### YOUR ASSIGNMENT
Wherever the word "sans" turns up in a line of the entries, copy that line.

====== DATA TO EXAMINE

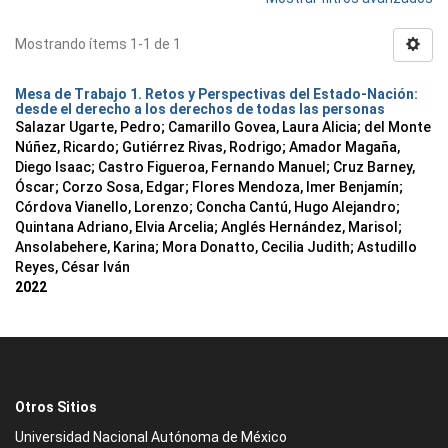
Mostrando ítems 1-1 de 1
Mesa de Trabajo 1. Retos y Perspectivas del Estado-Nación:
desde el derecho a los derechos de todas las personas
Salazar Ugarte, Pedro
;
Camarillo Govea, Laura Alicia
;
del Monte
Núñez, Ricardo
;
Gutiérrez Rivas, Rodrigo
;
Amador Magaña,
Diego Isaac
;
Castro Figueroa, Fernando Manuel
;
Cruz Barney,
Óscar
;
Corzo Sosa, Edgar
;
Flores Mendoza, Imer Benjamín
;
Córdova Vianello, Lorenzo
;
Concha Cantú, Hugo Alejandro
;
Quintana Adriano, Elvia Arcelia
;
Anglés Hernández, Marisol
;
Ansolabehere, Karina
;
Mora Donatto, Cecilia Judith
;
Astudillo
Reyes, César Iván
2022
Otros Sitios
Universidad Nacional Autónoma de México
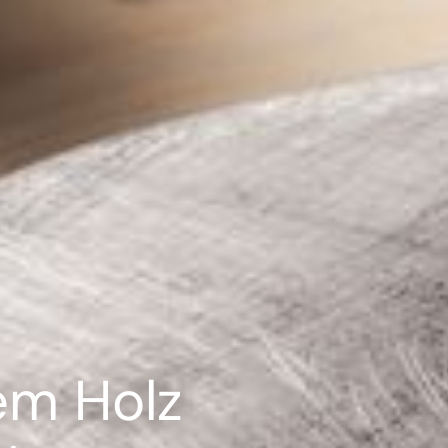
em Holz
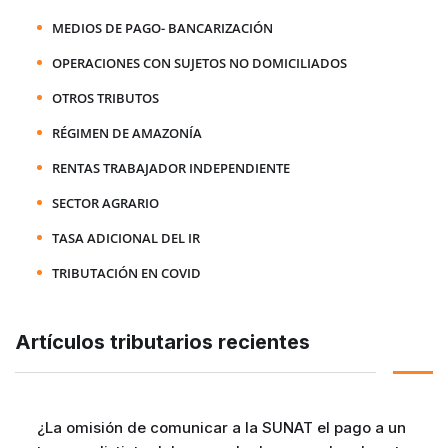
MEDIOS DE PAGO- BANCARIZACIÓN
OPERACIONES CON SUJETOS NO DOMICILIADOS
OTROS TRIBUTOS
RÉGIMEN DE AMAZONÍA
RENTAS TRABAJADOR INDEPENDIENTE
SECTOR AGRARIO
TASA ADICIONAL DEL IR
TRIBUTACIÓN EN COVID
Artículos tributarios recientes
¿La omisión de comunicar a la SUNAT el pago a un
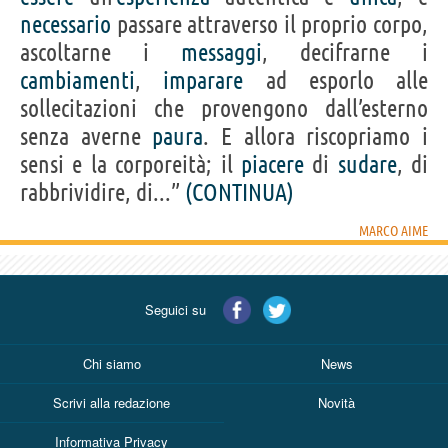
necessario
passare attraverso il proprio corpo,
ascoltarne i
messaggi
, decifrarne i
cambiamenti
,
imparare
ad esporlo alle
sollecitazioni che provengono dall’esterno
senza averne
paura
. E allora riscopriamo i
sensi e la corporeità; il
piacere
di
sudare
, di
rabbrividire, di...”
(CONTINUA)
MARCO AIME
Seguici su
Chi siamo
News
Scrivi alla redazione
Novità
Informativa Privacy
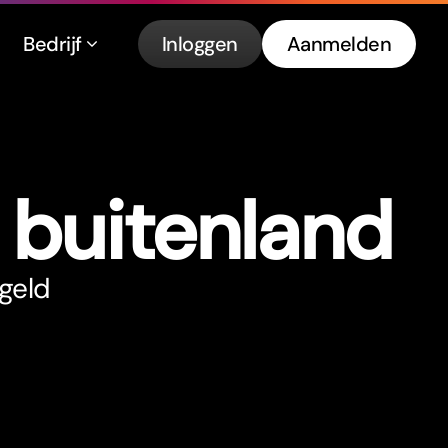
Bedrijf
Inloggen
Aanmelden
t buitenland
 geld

============
====== DATA TO EXAMINE

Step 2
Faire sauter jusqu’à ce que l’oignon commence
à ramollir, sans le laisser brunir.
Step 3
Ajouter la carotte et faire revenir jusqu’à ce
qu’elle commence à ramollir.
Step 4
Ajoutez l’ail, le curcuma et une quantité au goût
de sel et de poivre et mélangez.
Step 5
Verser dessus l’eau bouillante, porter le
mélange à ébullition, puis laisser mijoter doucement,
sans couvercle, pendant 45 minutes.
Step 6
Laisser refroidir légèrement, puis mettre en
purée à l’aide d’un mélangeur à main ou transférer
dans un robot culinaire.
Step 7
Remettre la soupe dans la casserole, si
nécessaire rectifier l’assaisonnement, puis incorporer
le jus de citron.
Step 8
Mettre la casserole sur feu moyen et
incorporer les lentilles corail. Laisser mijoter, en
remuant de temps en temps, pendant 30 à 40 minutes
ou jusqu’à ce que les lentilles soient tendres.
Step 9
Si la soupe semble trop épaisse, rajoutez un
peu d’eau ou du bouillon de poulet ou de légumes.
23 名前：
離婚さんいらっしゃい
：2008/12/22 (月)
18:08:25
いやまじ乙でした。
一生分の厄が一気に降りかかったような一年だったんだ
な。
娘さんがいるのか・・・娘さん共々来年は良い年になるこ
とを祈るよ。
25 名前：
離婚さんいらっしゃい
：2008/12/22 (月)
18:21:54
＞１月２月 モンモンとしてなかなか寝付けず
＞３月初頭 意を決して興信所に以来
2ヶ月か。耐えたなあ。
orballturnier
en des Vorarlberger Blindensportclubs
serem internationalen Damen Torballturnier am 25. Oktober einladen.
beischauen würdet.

============

### OUTPUT
à ramollir, sans le laisser brunir.
sans couvercle, pendant 45 minutes.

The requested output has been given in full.